I'm back in West Virginia just in time to prepare for a storm moving up the east coast of the U.S. that is alternately being called, an historic storm, a perfect storm and a storm like we've never seen before. So, some 60 million people are scrambling to evacuate regions that will be badly hit, stock up on food, water, batteries, obtain generators if they can find them and in general, hunker down for this monster storm. It's actually a combination of three storms all coming together to produce a storm that has wind and rain bands that span an area of about 1,000 miles in all directions. It's part Hurricane Sandy, part a Nor'easter and part - well, I'm not sure exactly, but it has to do with a high-pressure cold front coming in from the east. Wow!
At any rate, at least I'm not actually traveling during this event. I'm basically hunkered down here in the little Cumberland Valley of West Virginia where I expect we'll see some serious rain and some gusty winds up to maybe 45 or 50 miles per hour.
Now, if I weren't here in West Virginia, I'd have loved to have been hunkered down in my 26th floor corner hotel room at the Swissotel where I was staying, courtesy of my client, in Chicago. Now, why would I have enjoyed being there through a storm like this? Well, check out these photos.

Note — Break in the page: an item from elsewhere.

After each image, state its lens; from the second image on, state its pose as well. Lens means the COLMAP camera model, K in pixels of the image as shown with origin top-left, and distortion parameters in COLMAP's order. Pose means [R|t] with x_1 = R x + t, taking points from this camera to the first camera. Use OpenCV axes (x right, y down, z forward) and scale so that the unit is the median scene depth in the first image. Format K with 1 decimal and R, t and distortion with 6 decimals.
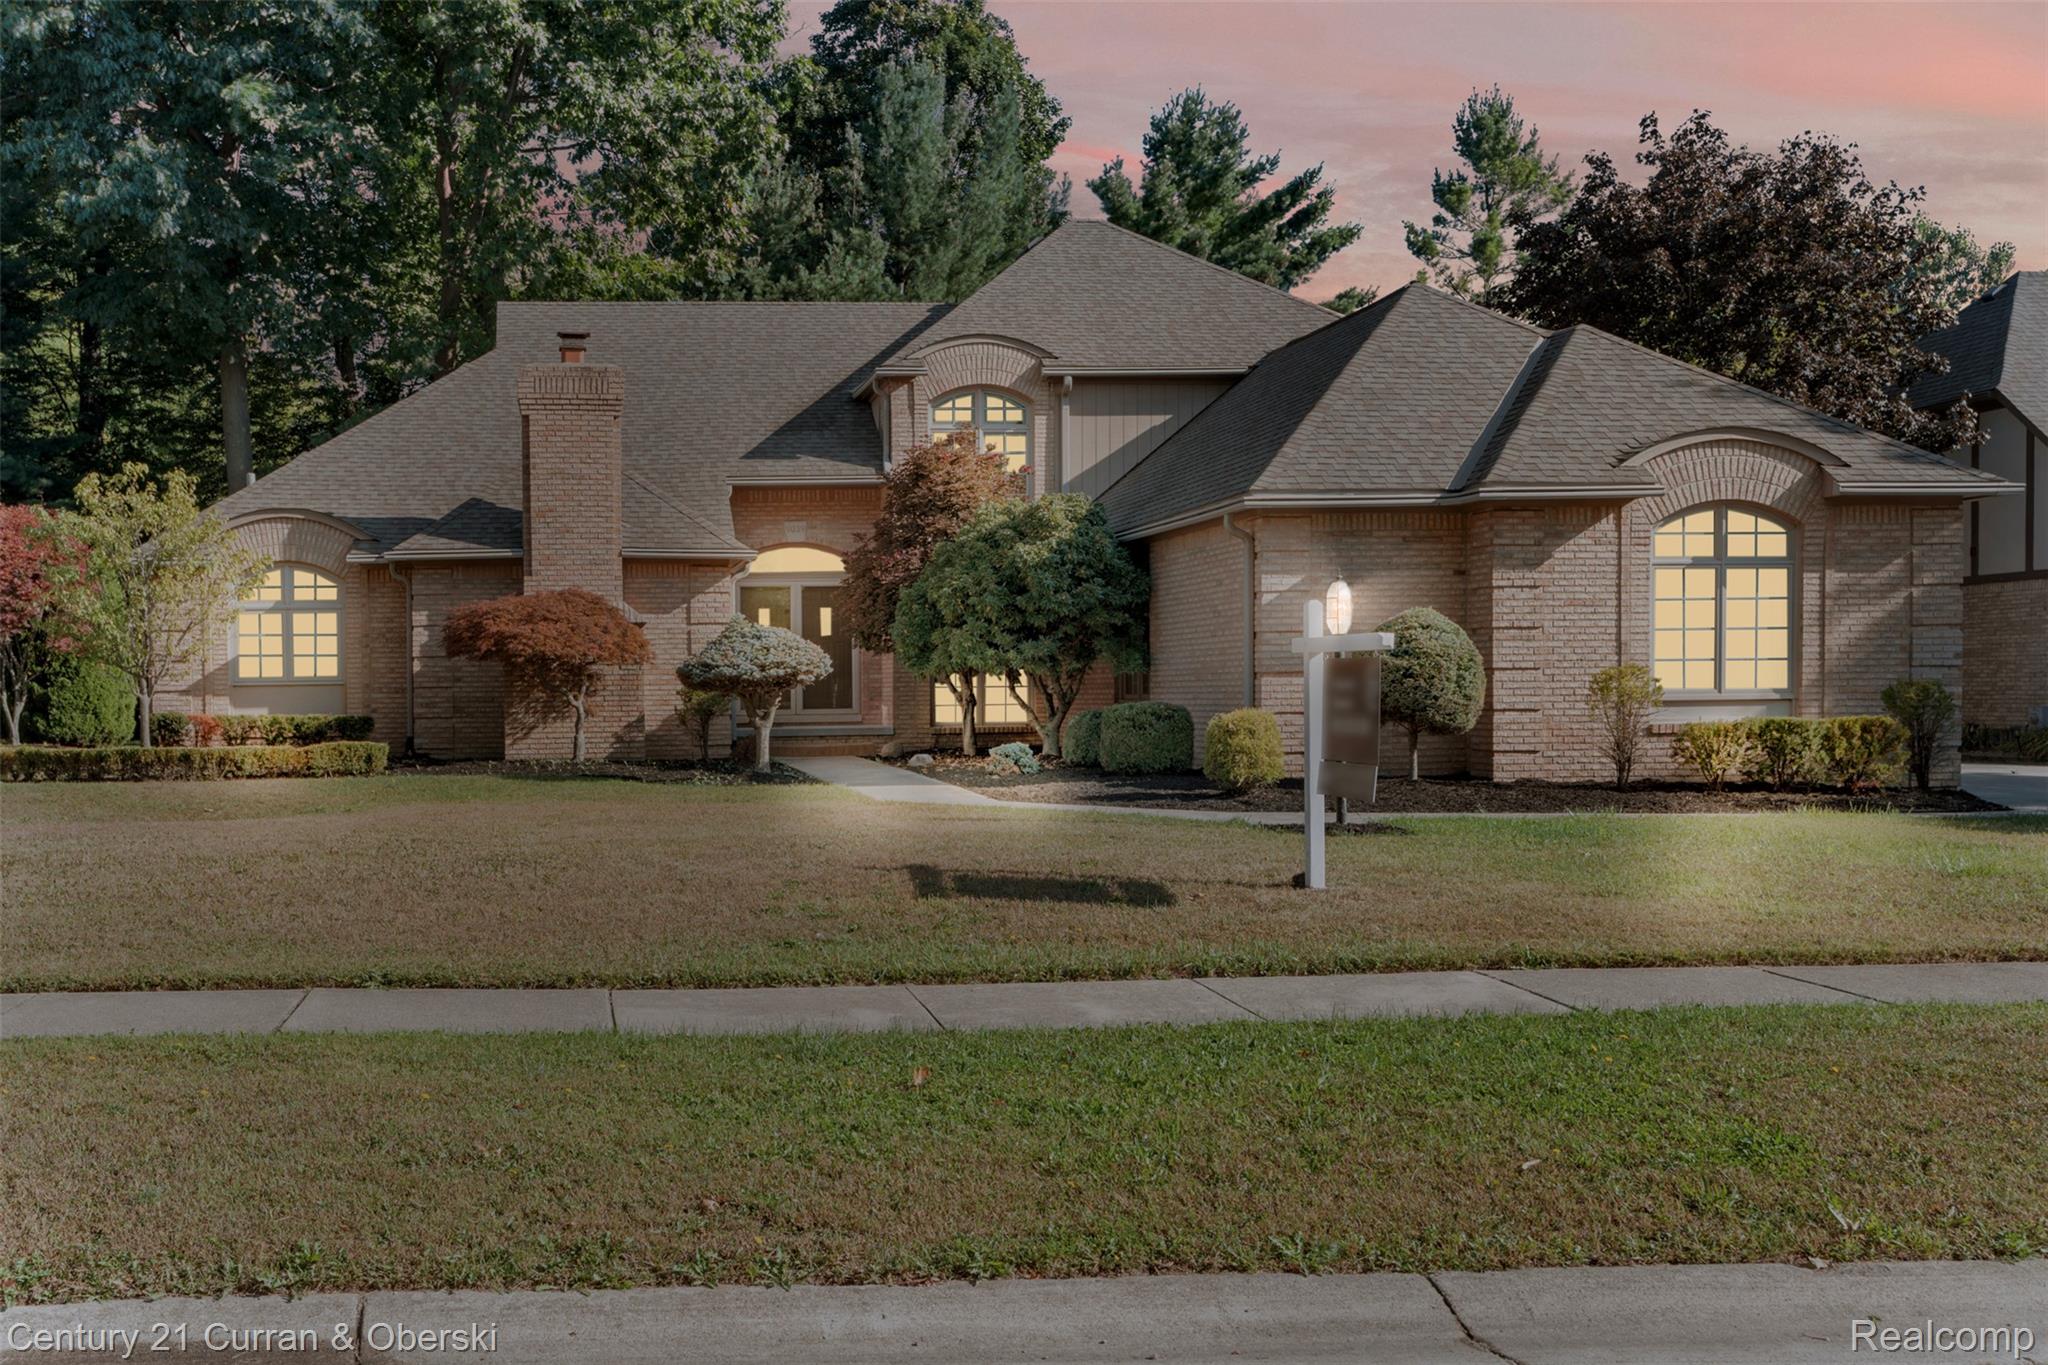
lens RADIAL K [[1907.0, 0, 1023.8], [0, 1907.0, 689.1], [0, 0, 1]] dist [0.012836, 0.000000]
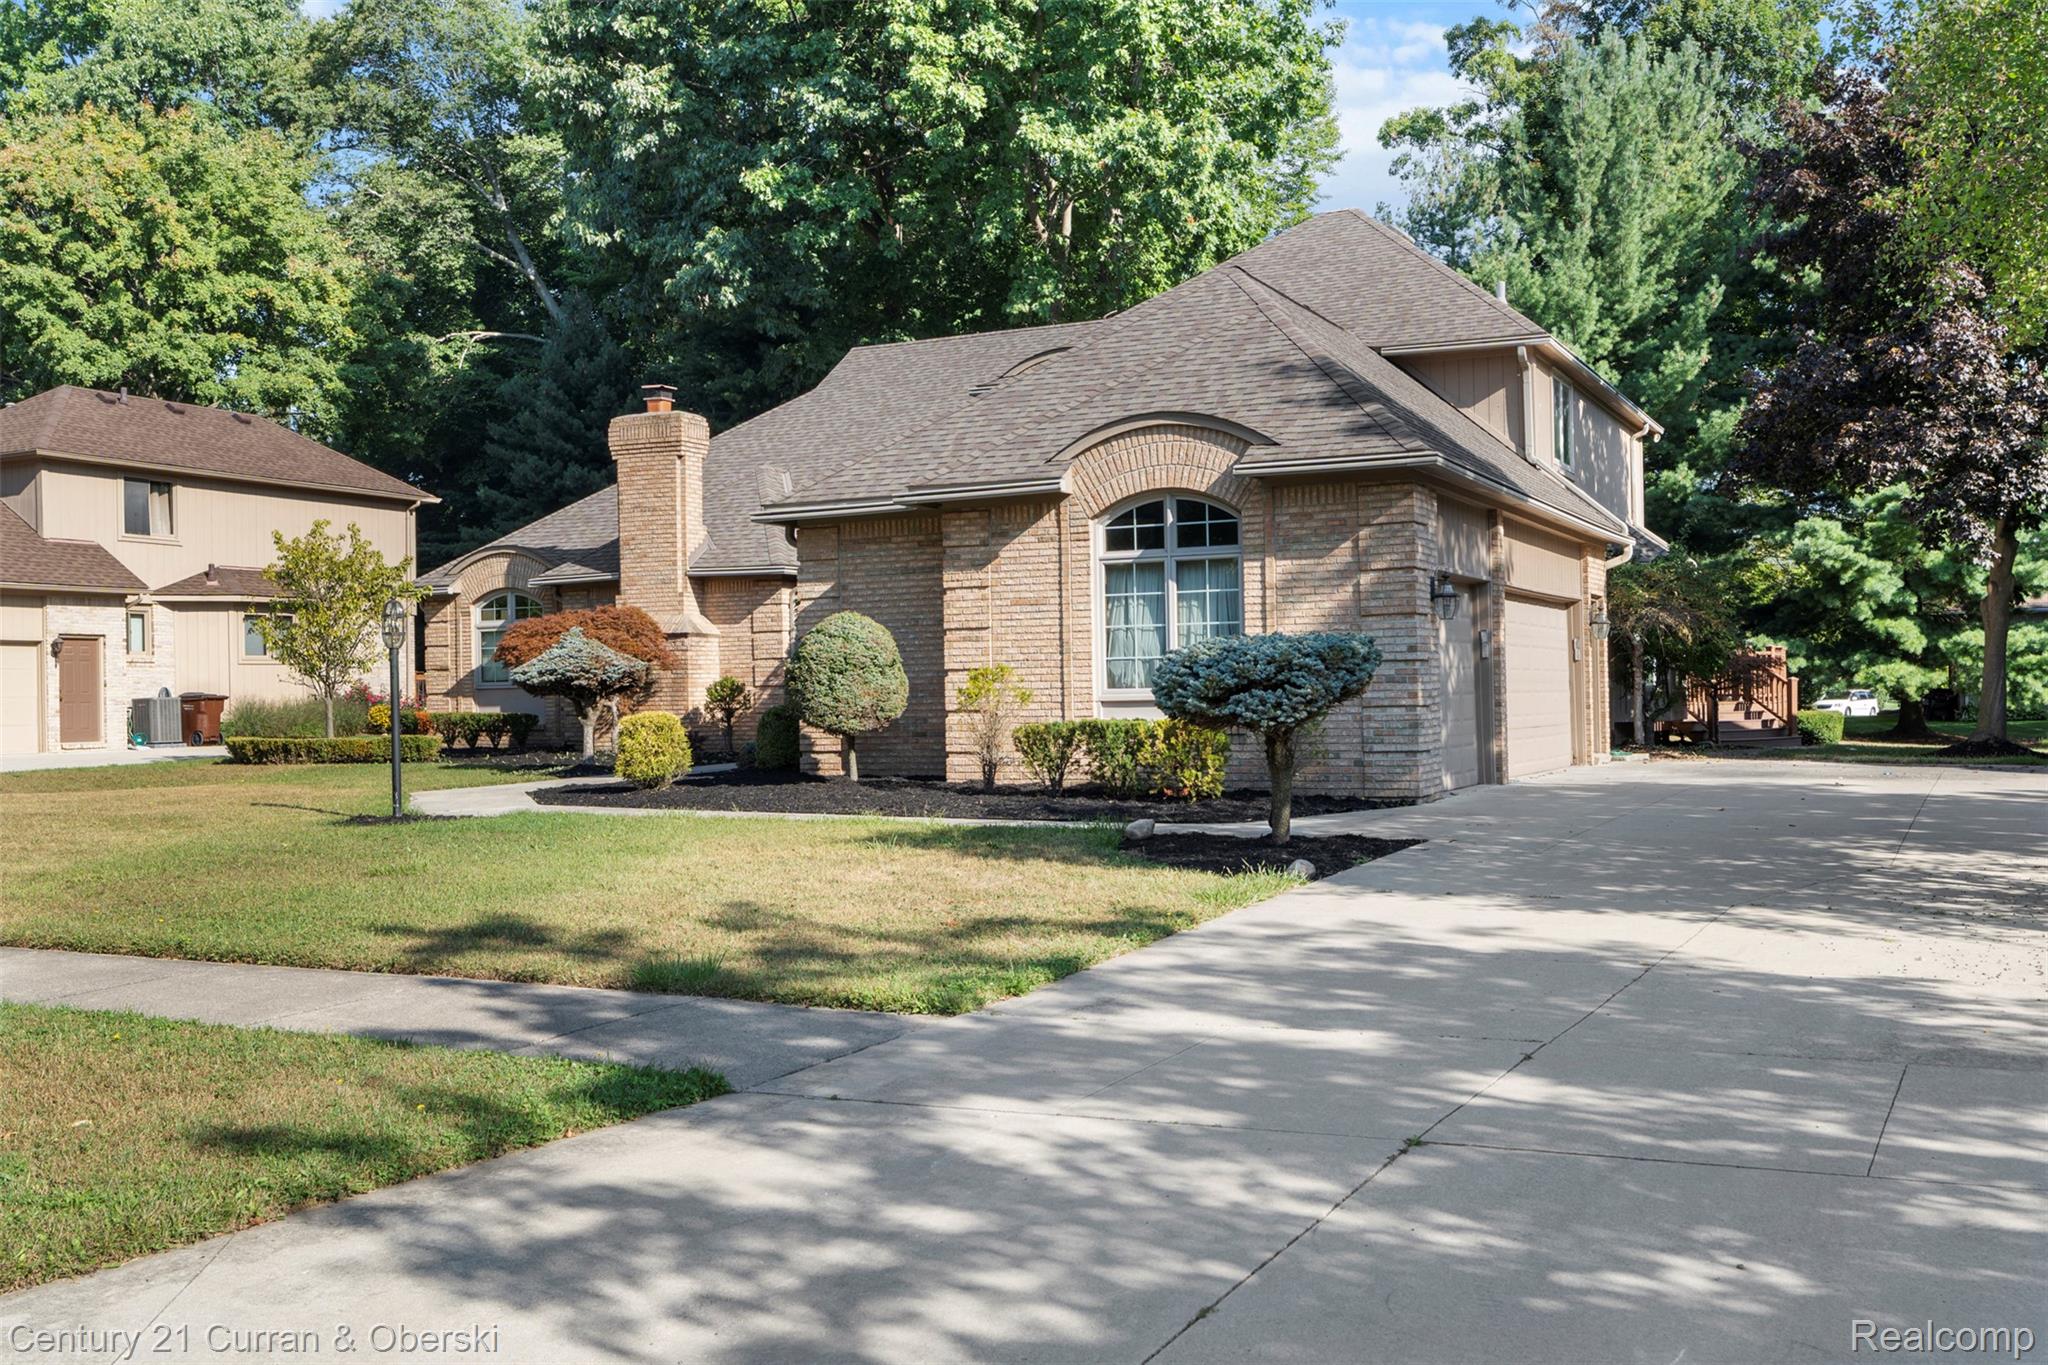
lens RADIAL K [[1858.7, 0, 1022.1], [0, 1858.7, 678.9], [0, 0, 1]] dist [0.005364, 0.000000]
pose [[0.880093, -0.009684, -0.474702, 0.743776], [0.009767, 0.999950, -0.002291, -0.003338], [0.474700, -0.002620, 0.880144, 0.155841]]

|My room is on the corner of the front of the|
triangular shaped building 26 floors up!
Yes! This where my revenue generating road trip took me, the Swissotel on N. Wacker Drive in Chicago. From my room I had a fantastic view of the Navy Pier and Lake Michigan as well as much of downtown and the Magnificent Mile.
It would have been exciting watching tropical storm force winds and rain from the security of my room with at least a 180 degree view of Chicago. Watching the turbulent waters of Lake Michigan and the rain filling the Chicago River, possibly to flood stage and seeing the forces of nature in all of its glory from a safe vantage point would have been awesome. Of course, much of Chicago has been raised about three levels up from the river, so only the lowest level would have potentially been flooded.
Of course, we went to our favorite Chicago hot dog place, Portillo's - and as you can see it was surrounded by one of the largest McDonald's I have ever seen, about a city block. Imagine the cost of that real estate. Also there was the Hard Rock Cafe and the Rain Forest Cafe all filling the four of the corners at Ontario and Clark.
The road trip brought me to a 3 1/2 day conference that I've worked at before both last year and the year before. Essentially, our team (my former partner, Mike is the prime contractor) provided all the computer - Power Point - support for the 50 sessions and 75 to 80 presenters. We also provided all the recording services for all the sessions as well as monitoring the sound for all the keynote and concurrent breakout sessions.
Mike provided also all the conference books with session information as well as other printed materials and signage for the various requirements. There were a few other services we also provided including the badges each participant had to wear for admission to the sessions and assembling many of the conference printed materials the participants received upon registration. Our team consisted of five people. Since Mike and I have had years of experience working at and running meetings like this, we play a major role in the entire process.
|A typical breakout session|
|A typical audio and recording set up - our digital recorders are the two |
units on the right above the two microphones
|The long hall in the Swissotel meeting area with three members of our team|
at the far end of the hall between two of the four breakout rooms
Our days began at (as we describe it) 0 Dark 30 on Monday - Wednesday. Sunday was an easy day of set up and monitoring three consecutive sessions in the afternoon and an opening party in the evening. We wrapped up on Wednesday and were checked out, had the Chevy Suburban packed and were on the road by 12:30 PM heading back to the east coast.
The drive back was broken up by an overnight stop in Ft. Wayne, Indiana at a large audio equipment and musical instrument dealer, Sweetwater, where I have bought some of my audio technology and Sweetwater has become one of Mike's clients buying CD/DVD duplication, printing and packaging from. We stopped at Sweetwater in the morning, after breakfast.
Mike met with his buyer and I met with my sales rep and got a tour of their new (about three years old) state of the art facilities including three recording studios, demo rooms, a musical instrument showroom and a music academy. I also viewed their state of the art, automated warehouse from the observation window that overlooked the entire operation. They are in the process of doubling the size of the warehouse part of the operation. It was, of course, interesting to me and encouraging to see a business that appears to be thriving during this tough economic time.
After our visit to Sweetwater it was eastward bound and we again, chose to drive on Blue Highways for a good part of the drive across Indiana and Ohio until we reached Columbus. From that point it was interstate highway back through the rest of southeastern Ohio, two small parts of West Virginia and Pennsylvania, western Maryland and finally the end of the road for me when we finally reached Keyser, West Virgina (the third time entering West Virginia on the trip back).
Total trip was seven days. Revenue generated will supplement my lifestyle for about three months. All in all, a pleasant and worthwhile road trip. And as a side note, all of these photos were taken with my Android Motorola Atrix smart phone except for the restaurant photos that were taken with my regular, older DSLR Minolta Dimage Z6. Now, back to hunkering down for the approaching "perfect" storm.